**Exercise prompt**. All that is needed is every line of the listing below that has "pixels".

**Extracted data**.

--- START ---

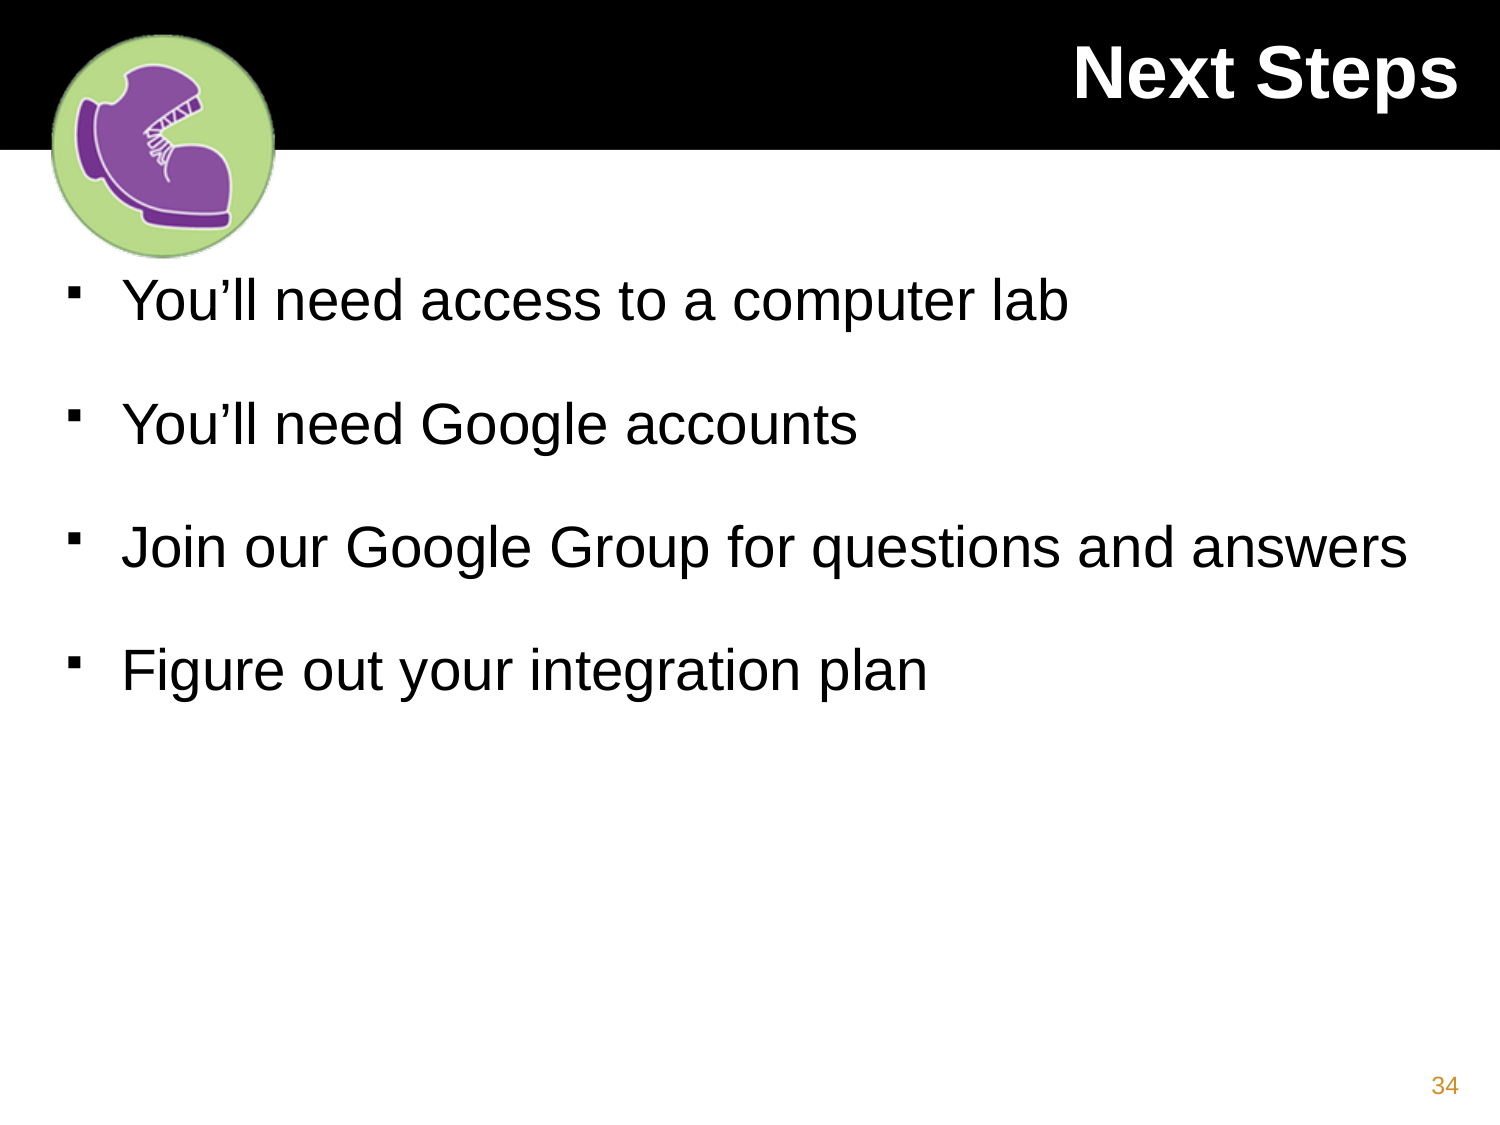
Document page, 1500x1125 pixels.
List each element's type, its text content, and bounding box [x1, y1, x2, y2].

--- END ---
--- START ---

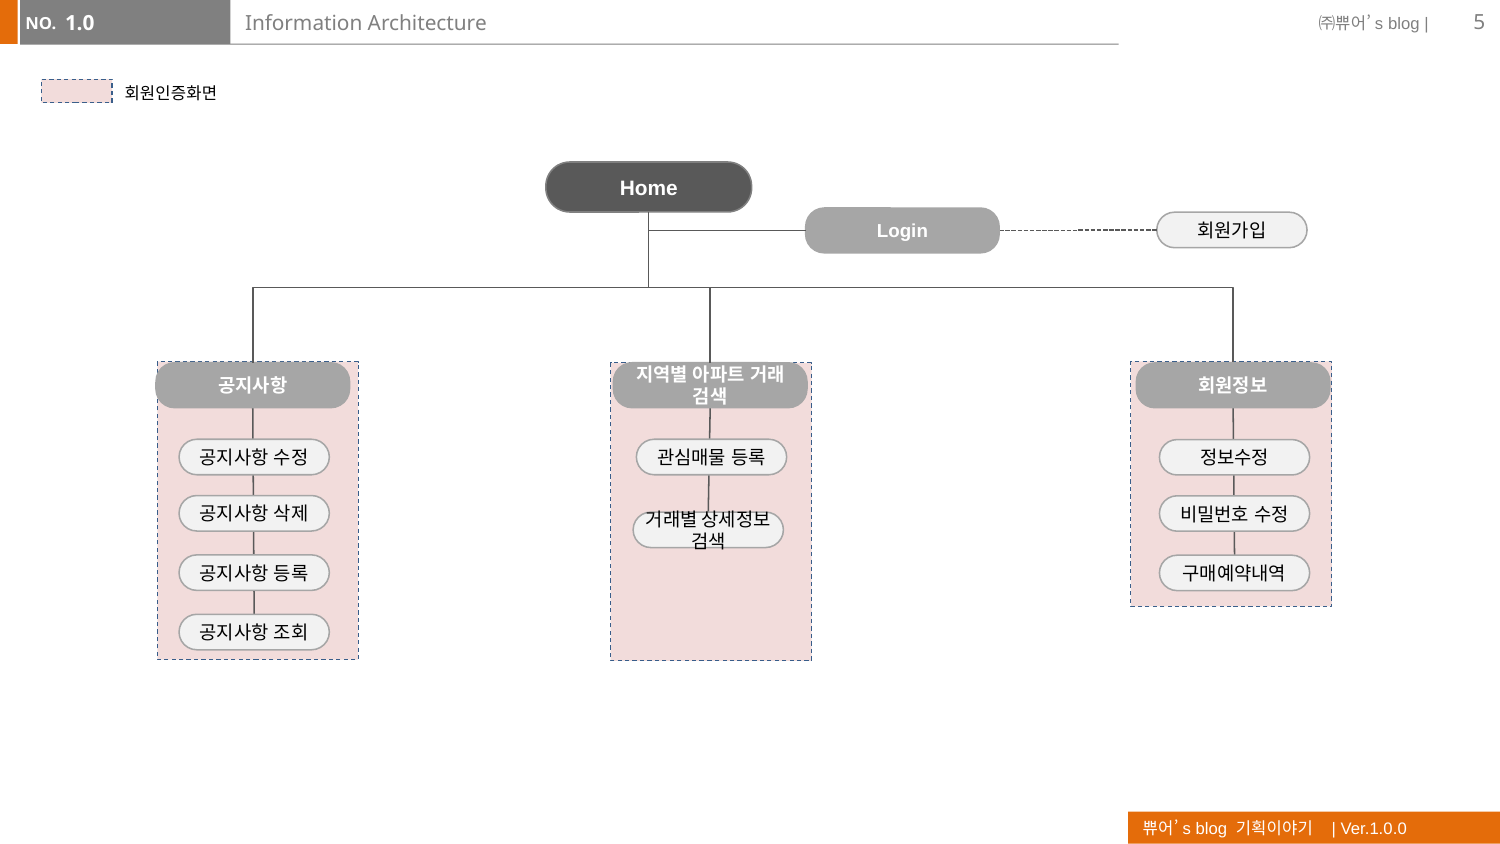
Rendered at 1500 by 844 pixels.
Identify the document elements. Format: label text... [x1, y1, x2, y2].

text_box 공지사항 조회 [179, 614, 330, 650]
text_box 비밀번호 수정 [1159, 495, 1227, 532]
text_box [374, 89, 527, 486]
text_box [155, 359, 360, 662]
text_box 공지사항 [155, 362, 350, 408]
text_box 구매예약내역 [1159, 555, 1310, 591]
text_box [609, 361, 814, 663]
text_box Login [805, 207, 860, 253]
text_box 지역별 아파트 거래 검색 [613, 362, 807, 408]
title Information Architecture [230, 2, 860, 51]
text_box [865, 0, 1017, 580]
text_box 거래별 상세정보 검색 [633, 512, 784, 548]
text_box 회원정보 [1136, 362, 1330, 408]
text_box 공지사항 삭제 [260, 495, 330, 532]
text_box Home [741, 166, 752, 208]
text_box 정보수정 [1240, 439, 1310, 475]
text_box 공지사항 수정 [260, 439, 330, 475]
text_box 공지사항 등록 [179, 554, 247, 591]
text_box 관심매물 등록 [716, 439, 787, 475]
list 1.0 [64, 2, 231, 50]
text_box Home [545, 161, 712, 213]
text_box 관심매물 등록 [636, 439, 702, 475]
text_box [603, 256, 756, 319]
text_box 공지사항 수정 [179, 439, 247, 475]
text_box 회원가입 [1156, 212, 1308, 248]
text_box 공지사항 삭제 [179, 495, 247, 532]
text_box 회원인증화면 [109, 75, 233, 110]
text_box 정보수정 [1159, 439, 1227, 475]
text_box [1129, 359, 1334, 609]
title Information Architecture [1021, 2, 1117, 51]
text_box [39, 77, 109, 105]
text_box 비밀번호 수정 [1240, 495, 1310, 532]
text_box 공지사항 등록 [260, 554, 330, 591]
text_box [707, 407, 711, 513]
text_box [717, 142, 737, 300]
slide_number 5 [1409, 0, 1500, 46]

--- END ---

**Output of the exercise**.
Document page, 1500x1125 pixels.
Rendered at 1500 by 844 pixels.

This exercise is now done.